THE AWARD WINNING Enniskillen Lakelanders Swimming Club will have to wait another few weeks to see if their prices for using the Lakeland Forum will be brought back to ‘sustainable’ levels.
Despite sitting at the policy and resources committee meeting for over five and a half hours members of the Enniskillen club and Strule Dolphins in Omagh remain unsure of their future, with the Fermanagh and Omagh District Council agreeing to defer the final decision.
In the interim period costs of £8.40 per lane per hour have been agreed for both clubs, an increase of 100% on what the Lakelanders paid up to March 31 this year. It is a significant reduction for the Omagh club though, previously charged £20 per lane per hour at the Omagh Leisure Complex.
A motion was put to the new council last week to rescind charges that were imposed at the General Purposes Committee on February 11. The change in price had meant a 357% increase for the Lakelanders from £4.20 per lane per hour to a colossal £15.
Speaking after Thursday’s meeting, which ran until 12.40am Lakelanders chairman Michael O’Kane said that despite the significant reductions in the interim the prices were still not manageable.
“That’s still a 100% increase for us, which we couldn’t sustain.
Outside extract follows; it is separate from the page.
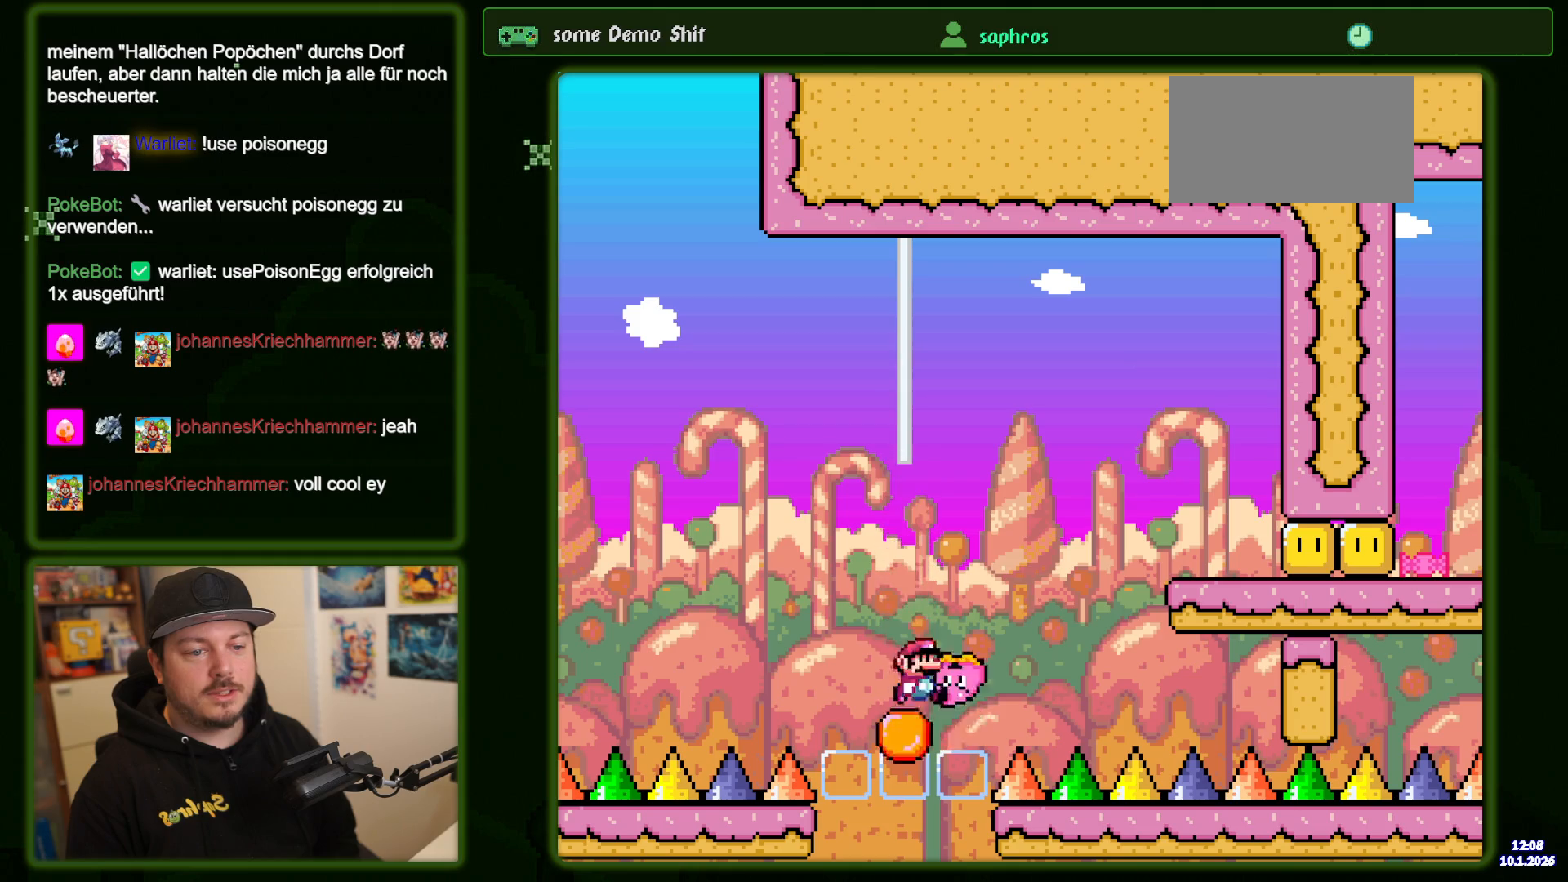
{"buttons": ["B", "DPAD_RIGHT"], "events": [[67, "B", "down"], [383, "B", "up"], [433, "B", "down"]]}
We would see every pound that goes on to the £5 proposal as impacting on the members of the club that least can afford to pay it.” The group propose an increase of 20% to £5.
Already Michael has noticed a marked difference in training, with a 30% decrease in lane hours over the Easter period.
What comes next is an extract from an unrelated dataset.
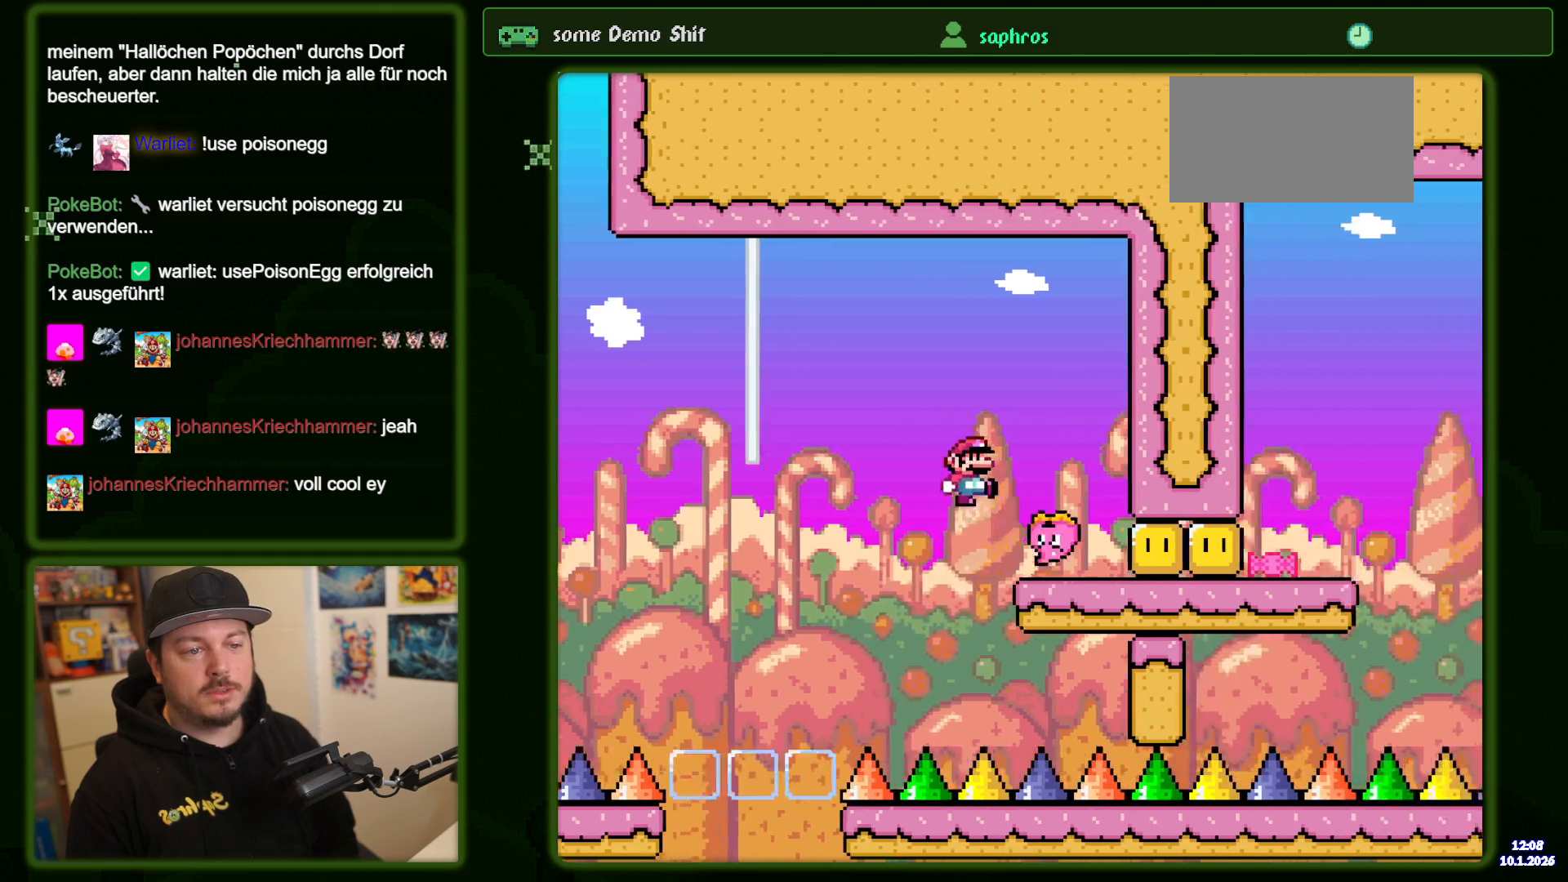
{"buttons": ["DPAD_RIGHT"], "events": [[67, "B", "up"], [83, "DPAD_RIGHT", "up"], [167, "DPAD_LEFT", "down"], [250, "DPAD_LEFT", "up"], [333, "DPAD_RIGHT", "down"]]}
“In terms of what we’re doing now, we’re looking I think to take approximately 20 hours out a week so it will have a major impact.”
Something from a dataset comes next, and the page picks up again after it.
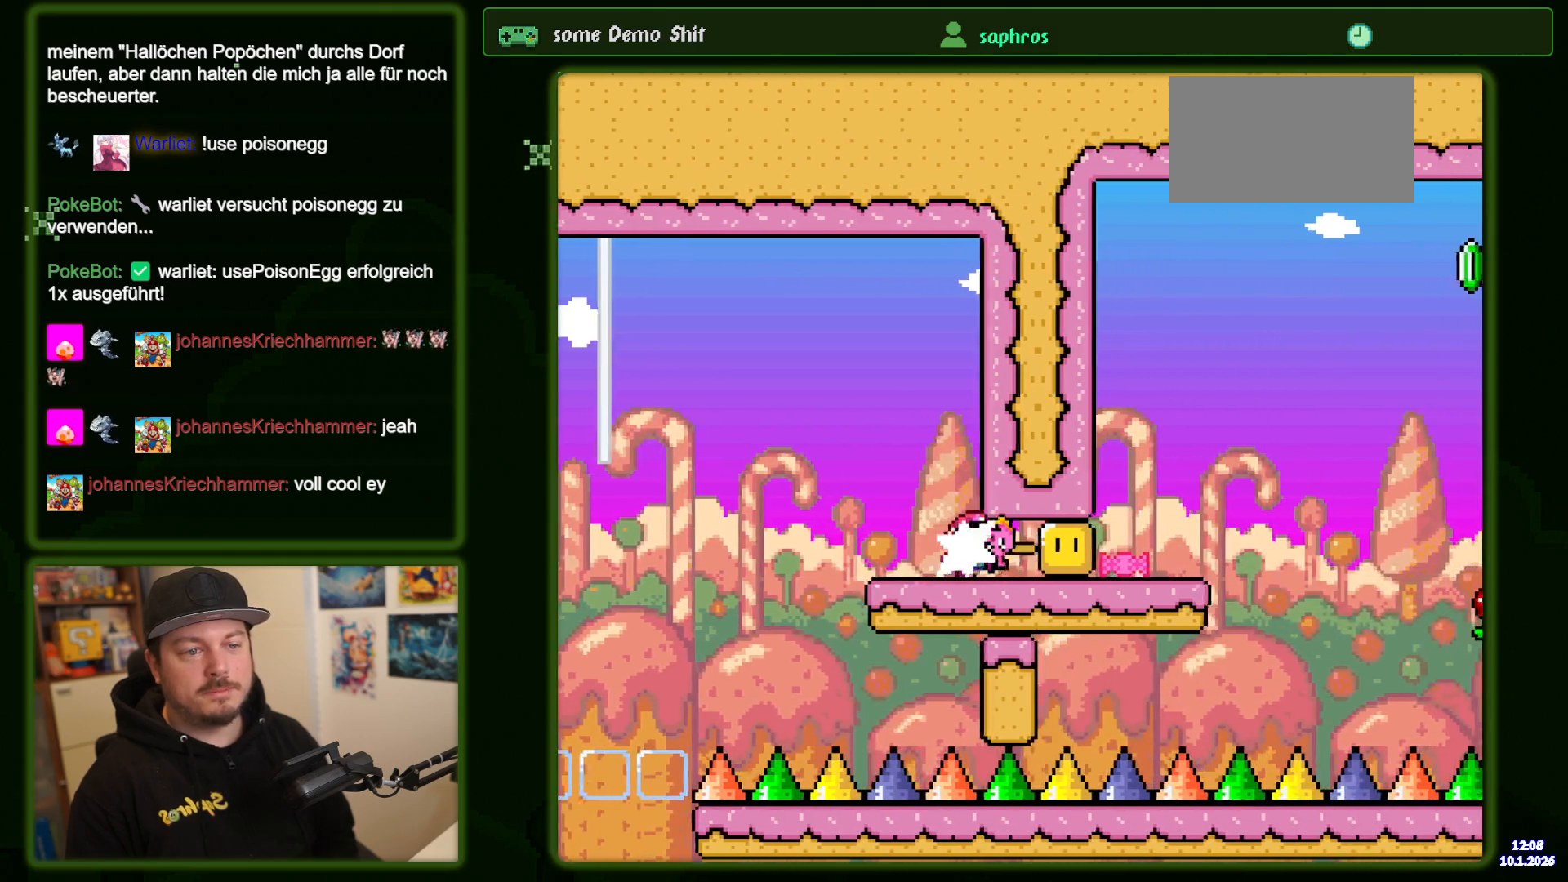
{"buttons": ["DPAD_RIGHT"], "events": [[33, "DPAD_RIGHT", "up"], [83, "DPAD_LEFT", "down"], [183, "DPAD_LEFT", "up"], [233, "DPAD_RIGHT", "down"]]}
This could not come at a worse time for the club, with the national swimming championships in July.
“We have now seven swimmers in Fermanagh going to the Irish Championships, the division one section and then we have five or six going to the division two finals. It is a key time of the season for those guys .”
At Thursday’s meeting councillors spoke passionately of the huge contribution both clubs make to the lives of young people, able-bodied and disabled, as well as their achievements in competition at Ulster and national level.
Summing up the mood in the chamber, Cllr Barry Doherty of Sinn Fein said: “We wouldn’t have voted for this had we known the full extent of it.”
However as suggestions were being made on alternative prices, council chairman, Thomas O’Reilly, cautioned that it was a “dangerous precedent” to have individual clubs lobby on council charges.
He added: “I thoroughly object to setting rates for specific clubs who come in and lobby. I am in favour of relaxing this, but it must apply to everyone who uses the club.”
It was decided to set the temporary rates and revisit the issue at the next committee meeting, the General Purposes Committee on May 5 in Omagh.